### Exercise aim
Of the lines in the material below, print only those from the one containing "konchilik hamda ishlab" to the one containing "Ссылка на источник: coinspot.io", ends included, exactly as written and without pictures.

### Records supplied

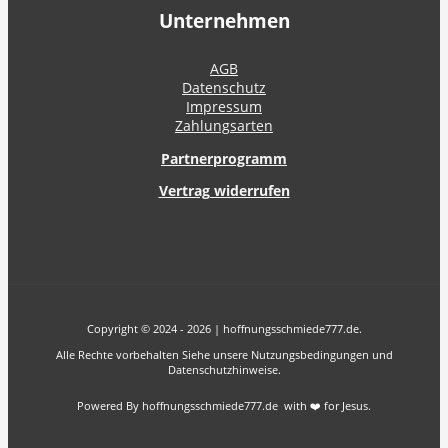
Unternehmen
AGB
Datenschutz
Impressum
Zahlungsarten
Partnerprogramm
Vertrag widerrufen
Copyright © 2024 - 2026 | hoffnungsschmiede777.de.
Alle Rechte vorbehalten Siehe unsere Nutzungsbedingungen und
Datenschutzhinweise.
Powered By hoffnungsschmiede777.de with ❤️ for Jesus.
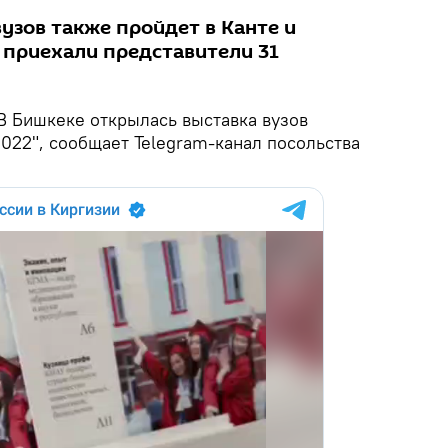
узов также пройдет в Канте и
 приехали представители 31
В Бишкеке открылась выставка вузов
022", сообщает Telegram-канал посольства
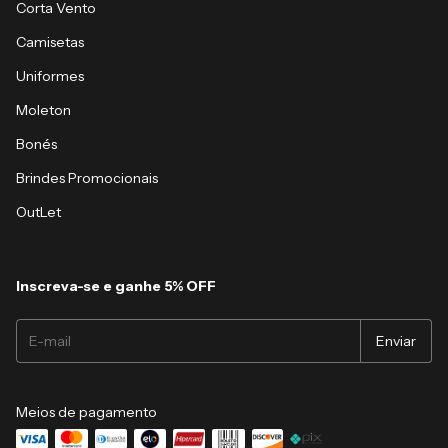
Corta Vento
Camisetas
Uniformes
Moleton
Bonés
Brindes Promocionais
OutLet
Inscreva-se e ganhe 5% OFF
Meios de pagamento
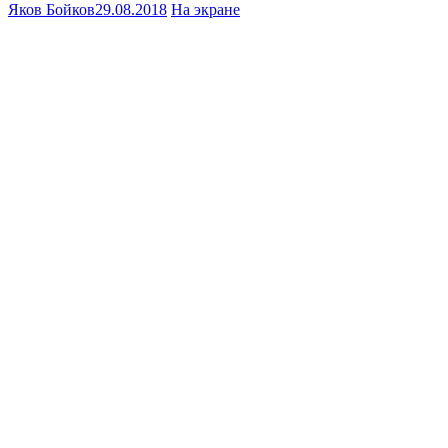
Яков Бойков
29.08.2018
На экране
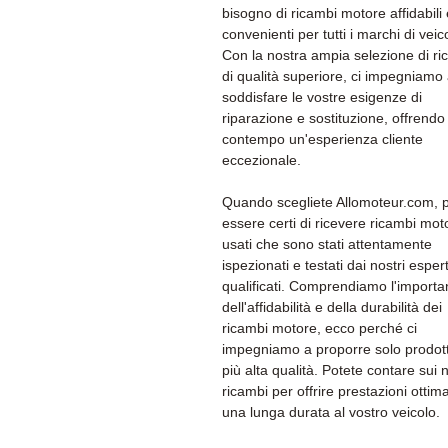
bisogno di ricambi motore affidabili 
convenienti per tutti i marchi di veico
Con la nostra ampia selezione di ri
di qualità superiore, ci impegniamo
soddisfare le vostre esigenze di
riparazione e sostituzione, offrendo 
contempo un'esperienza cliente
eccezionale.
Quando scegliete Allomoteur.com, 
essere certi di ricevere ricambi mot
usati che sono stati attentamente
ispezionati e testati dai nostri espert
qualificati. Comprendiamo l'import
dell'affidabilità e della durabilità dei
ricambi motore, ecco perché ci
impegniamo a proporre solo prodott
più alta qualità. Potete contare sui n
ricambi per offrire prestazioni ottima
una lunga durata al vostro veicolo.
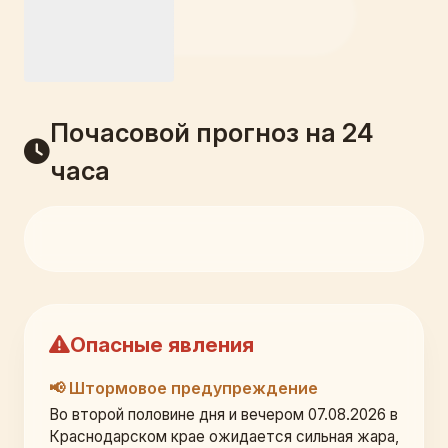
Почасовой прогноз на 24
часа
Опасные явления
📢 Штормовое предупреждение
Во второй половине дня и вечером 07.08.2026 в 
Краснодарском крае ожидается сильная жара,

==

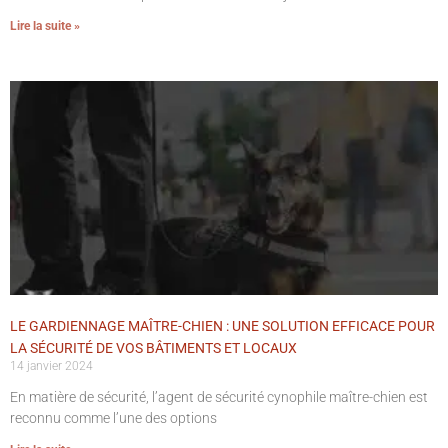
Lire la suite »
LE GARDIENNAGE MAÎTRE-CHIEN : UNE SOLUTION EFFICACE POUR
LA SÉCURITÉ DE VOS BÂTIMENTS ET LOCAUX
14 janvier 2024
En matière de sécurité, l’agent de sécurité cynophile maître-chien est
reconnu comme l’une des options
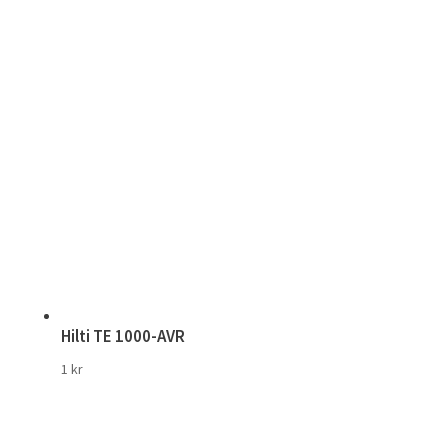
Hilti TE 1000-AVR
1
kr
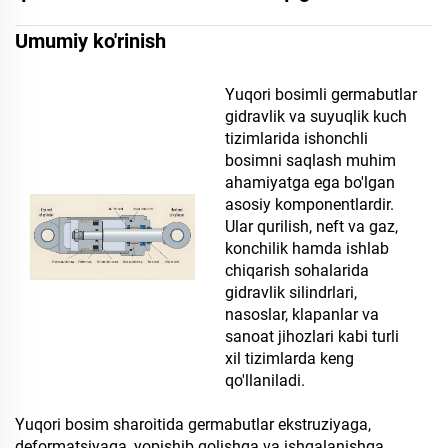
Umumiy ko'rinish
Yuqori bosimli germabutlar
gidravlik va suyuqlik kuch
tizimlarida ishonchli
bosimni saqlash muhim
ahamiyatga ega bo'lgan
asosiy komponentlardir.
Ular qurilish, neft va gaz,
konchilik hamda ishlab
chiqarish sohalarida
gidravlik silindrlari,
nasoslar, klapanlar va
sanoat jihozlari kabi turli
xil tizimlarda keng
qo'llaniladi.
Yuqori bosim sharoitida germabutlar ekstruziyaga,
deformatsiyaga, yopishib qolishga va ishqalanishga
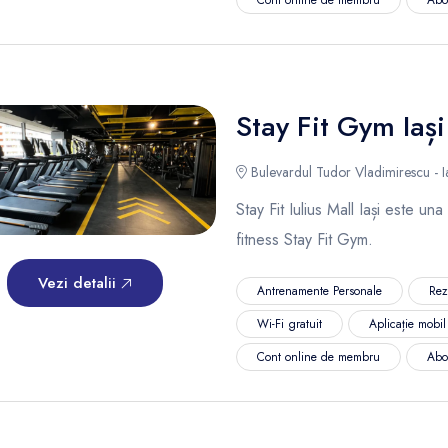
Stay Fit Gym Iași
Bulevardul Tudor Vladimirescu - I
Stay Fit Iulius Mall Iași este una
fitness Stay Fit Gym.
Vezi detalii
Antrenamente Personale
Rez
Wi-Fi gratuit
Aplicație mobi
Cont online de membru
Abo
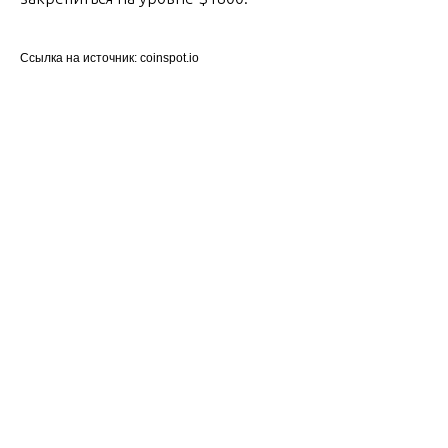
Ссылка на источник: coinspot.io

### Answer section
konchilik hamda ishlab
chiqarish sohalarida
gidravlik silindrlari,
nasoslar, klapanlar va
sanoat jihozlari kabi turli
xil tizimlarda keng
qo'llaniladi.
Yuqori bosim sharoitida germabutlar ekstruziyaga,
deformatsiyaga, yopishib qolishga va ishqalanishga
Stay Fit Gym Iași
Bulevardul Tudor Vladimirescu - I
Stay Fit Iulius Mall Iași este una
fitness Stay Fit Gym.
Vezi detalii
Antrenamente Personale
Rez
Wi-Fi gratuit
Aplicație mobi
Cont online de membru
Abo
Ссылка на источник: coinspot.io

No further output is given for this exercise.